Created in 1999 by Riiko Sakkinen, this drawing combines watercolor, ballpoint pen, and pencil on metallic paper. It features ten rectangular fields, each filled with a distinct hue and labeled in precise, miniature script. The work resists traditional composition, instead presenting color as both object and text. Its materials and scale suggest an intimate, deliberate process, balancing spontaneity with control.
Subject & Meaning
The rectangles evoke everyday substances—yogurt, lemon, strawberry, rum—without directly depicting them. Labels in ballpoint pen identify these associations, inviting viewers to connect color with sensory memory. The work does not narrate but implies a quiet taxonomy of taste and texture, transforming abstract color into coded experience. Meaning emerges through recognition, not representation.
Technique & Style
Watercolor provides translucent, layered washes that allow the metallic paper to subtly shimmer beneath. Ballpoint pen lines, fine and uniform, label each shape with clinical clarity. Pencil underdrawing guides the edges, ensuring geometric precision.

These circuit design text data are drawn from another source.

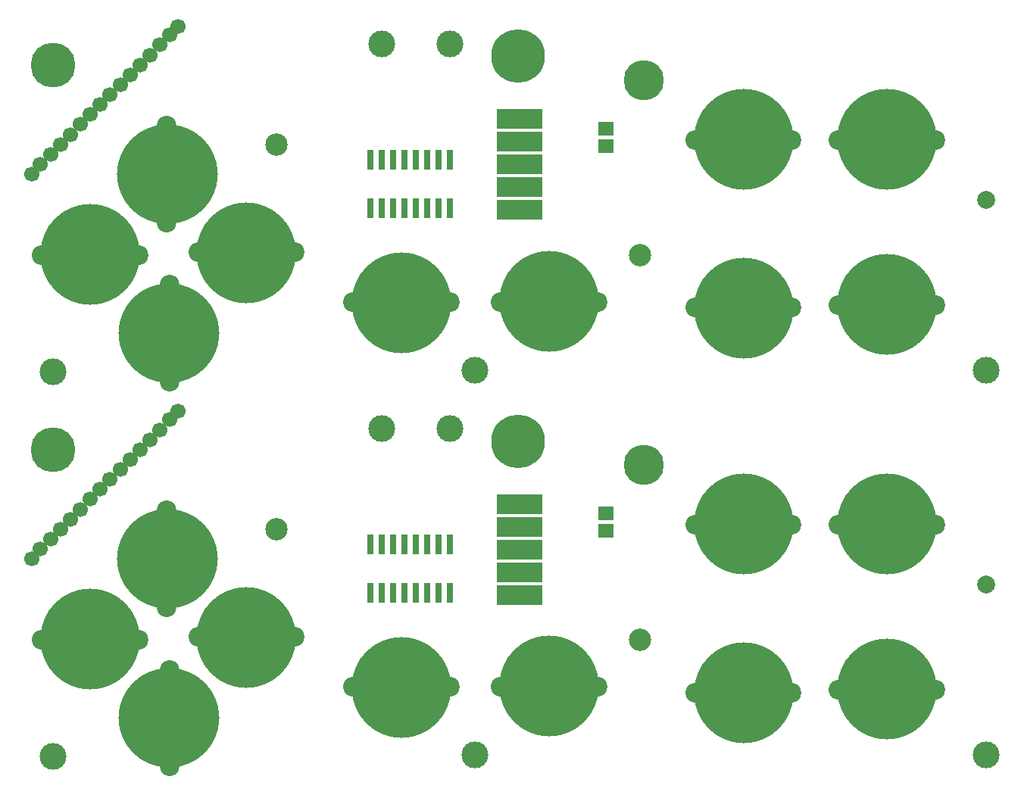
<source format=gts>
G04 DipTrace 3.3.1.3*
G04 top_mask_dendy_gamepad_Remastered_rev2.9_4021.gts*
%MOMM*%
G04 #@! TF.FileFunction,Soldermask,Top*
G04 #@! TF.Part,Single*
%ADD20O,11.11374X11.2712*%
%ADD22O,11.2712X11.11374*%
%ADD30C,3.0*%
%ADD31C,5.0*%
%ADD32C,6.0*%
%ADD33C,2.5*%
%ADD34C,2.0*%
%ADD35C,4.5*%
%ADD42R,0.8X2.2*%
%ADD46R,5.2X2.2*%
%ADD48C,1.7*%
%ADD50R,1.7X1.5*%
%ADD52C,2.2*%
%FSLAX35Y35*%
G04*
G71*
G90*
G75*
G01*
G04 TopMask*
%LPD*%
D20*
X3508457Y2659087D3*
D52*
X2968707Y2667050D3*
X4048207D3*
D20*
X1762137Y2643260D3*
D52*
X2301887Y2635297D3*
X1222387D3*
D22*
X2643210Y1762137D3*
D52*
X2651173Y2301887D3*
Y1222387D3*
D22*
X2627383Y3540210D3*
D52*
X2619420Y3000460D3*
Y4079960D3*
D20*
X6890300Y2119330D3*
D52*
X7430050Y2111367D3*
X6350550D3*
D20*
X5239013Y2103403D3*
D52*
X4699263Y2111367D3*
X5778763D3*
D20*
X9065290Y2039897D3*
D52*
X8525540Y2047860D3*
X9605040D3*
D20*
X10668947Y2087577D3*
D52*
X11208697Y2079613D3*
X10129197D3*
D20*
X9065403Y3929270D3*
D52*
X9605153Y3921307D3*
X8525653D3*
D20*
X10668947Y3929270D3*
D52*
X11208697Y3921307D3*
X10129197D3*
D50*
X7525310Y3857800D3*
Y4047800D3*
D30*
X11780257Y1349310D3*
D31*
X1349300Y4762740D3*
D30*
X1349287Y1333410D3*
X6064687Y1349310D3*
D32*
X6541000Y4858000D3*
D30*
X5016787Y5000910D3*
X5778887D3*
D33*
X7906387Y2635310D3*
X3841987Y3873710D3*
D34*
X11780287Y3254510D3*
D35*
X7953987Y4588110D3*
D48*
X1206397Y3651403D3*
X1428670Y3873677D3*
X1539807Y3984813D3*
X1984353Y4429360D3*
X1762080Y4207087D3*
X1873217Y4318223D3*
X2095490Y4540497D3*
X2206627Y4651633D3*
X2317763Y4762770D3*
X1650943Y4095950D3*
X2428900Y4873907D3*
X2540037Y4985043D3*
X1111137Y3540267D3*
X2651173Y5096180D3*
X2746433Y5191440D3*
D46*
X6560450Y4155920D3*
Y3901920D3*
Y3647920D3*
Y3393920D3*
Y3139813D3*
D48*
X1317533Y3762540D3*
D42*
X5778877Y3699033D3*
X5651877D3*
X5524877D3*
X5397877D3*
X5270877D3*
X5143877D3*
X5016877D3*
X4889877D3*
Y3159033D3*
X5016877D3*
X5143877D3*
X5270877D3*
X5397877D3*
X5524877D3*
X5651877D3*
X5778877D3*
D20*
X3508457Y6961683D3*
D52*
X2968707Y6969647D3*
X4048207D3*
D20*
X1762137Y6945857D3*
D52*
X2301887Y6937893D3*
X1222387D3*
D22*
X2643210Y6064733D3*
D52*
X2651173Y6604483D3*
Y5524983D3*
D22*
X2627383Y7842807D3*
D52*
X2619420Y7303057D3*
Y8382557D3*
D20*
X6890300Y6421927D3*
D52*
X7430050Y6413963D3*
X6350550D3*
D20*
X5239013Y6406000D3*
D52*
X4699263Y6413963D3*
X5778763D3*
D20*
X9065290Y6342493D3*
D52*
X8525540Y6350457D3*
X9605040D3*
D20*
X10668947Y6390173D3*
D52*
X11208697Y6382210D3*
X10129197D3*
D20*
X9065403Y8231867D3*
D52*
X9605153Y8223903D3*
X8525653D3*
D20*
X10668947Y8231867D3*
D52*
X11208697Y8223903D3*
X10129197D3*
D50*
X7525310Y8160397D3*
Y8350397D3*
D30*
X11780257Y5651907D3*
D31*
X1349300Y9065337D3*
D30*
X1349287Y5636007D3*
X6064687Y5651907D3*
D32*
X6541000Y9160597D3*
D30*
X5016787Y9303507D3*
X5778887D3*
D33*
X7906387Y6937907D3*
X3841987Y8176307D3*
D34*
X11780287Y7557107D3*
D35*
X7953987Y8890707D3*
D48*
X1206397Y7954000D3*
X1428670Y8176273D3*
X1539807Y8287410D3*
X1984353Y8731957D3*
X1762080Y8509683D3*
X1873217Y8620820D3*
X2095490Y8843093D3*
X2206627Y8954230D3*
X2317763Y9065367D3*
X1650943Y8398547D3*
X2428900Y9176503D3*
X2540037Y9287640D3*
X1111137Y7842863D3*
X2651173Y9398777D3*
X2746433Y9494037D3*
D46*
X6560450Y8458517D3*
Y8204517D3*
Y7950517D3*
Y7696517D3*
Y7442410D3*
D48*
X1317533Y8065137D3*
D42*
X5778877Y8001630D3*
X5651877D3*
X5524877D3*
X5397877D3*
X5270877D3*
X5143877D3*
X5016877D3*
X4889877D3*
Y7461630D3*
X5016877D3*
X5143877D3*
X5270877D3*
X5397877D3*
X5524877D3*
X5651877D3*
X5778877D3*
M02*

</source>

The contrast between fluid pigment and rigid script creates a tension between organic sensation and systematic classification, defining the work’s quiet conceptual tone.
History & Provenance
The work entered the collection of The Museum of Modern Art in New York following its creation in 1999. It was produced during a period when Sakkinen was exploring the intersection of language, color, and perception. Its acquisition reflects institutional interest in non-traditional drawing practices that challenge conventional boundaries between painting, writing, and conceptual art.
Context
Emerging from late 1990s Nordic art circles, the piece aligns with a broader interest in minimalism and semiotics. It shares affinities with artists who treat color as linguistic sign rather than emotional tool. Unlike expressive abstraction, it favors restraint, using mundane references to ground abstraction in lived experience, resisting grand narratives in favor of subtle, personal associations.
Legacy
The work contributes to an expanded understanding of drawing as a medium for conceptual inquiry. Its use of everyday references and precise labeling has influenced subsequent artists exploring color taxonomy and sensory language. Though modest in scale, it persists as a quiet example of how labeling can transform perception, turning simple shapes into vessels of memory and meaning.